Items from a data source:

—————

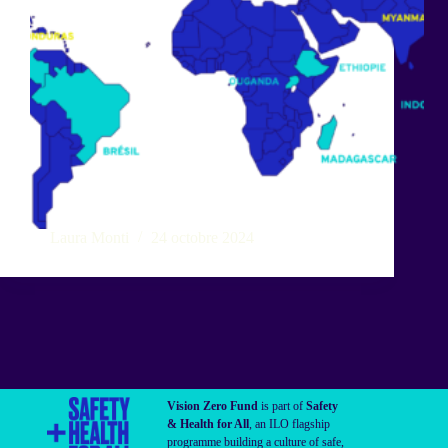
Laura Monti
24 octobre 2024
Vision Zero Fund
is part of
Safety
& Health for All
, an ILO flagship
programme building a culture of safe,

—————

** Instructions to follow **
Would you return the records exactly as written, minus any image?

** The answer **
Laura Monti
24 octobre 2024
Vision Zero Fund
is part of
Safety
& Health for All
, an ILO flagship
programme building a culture of safe,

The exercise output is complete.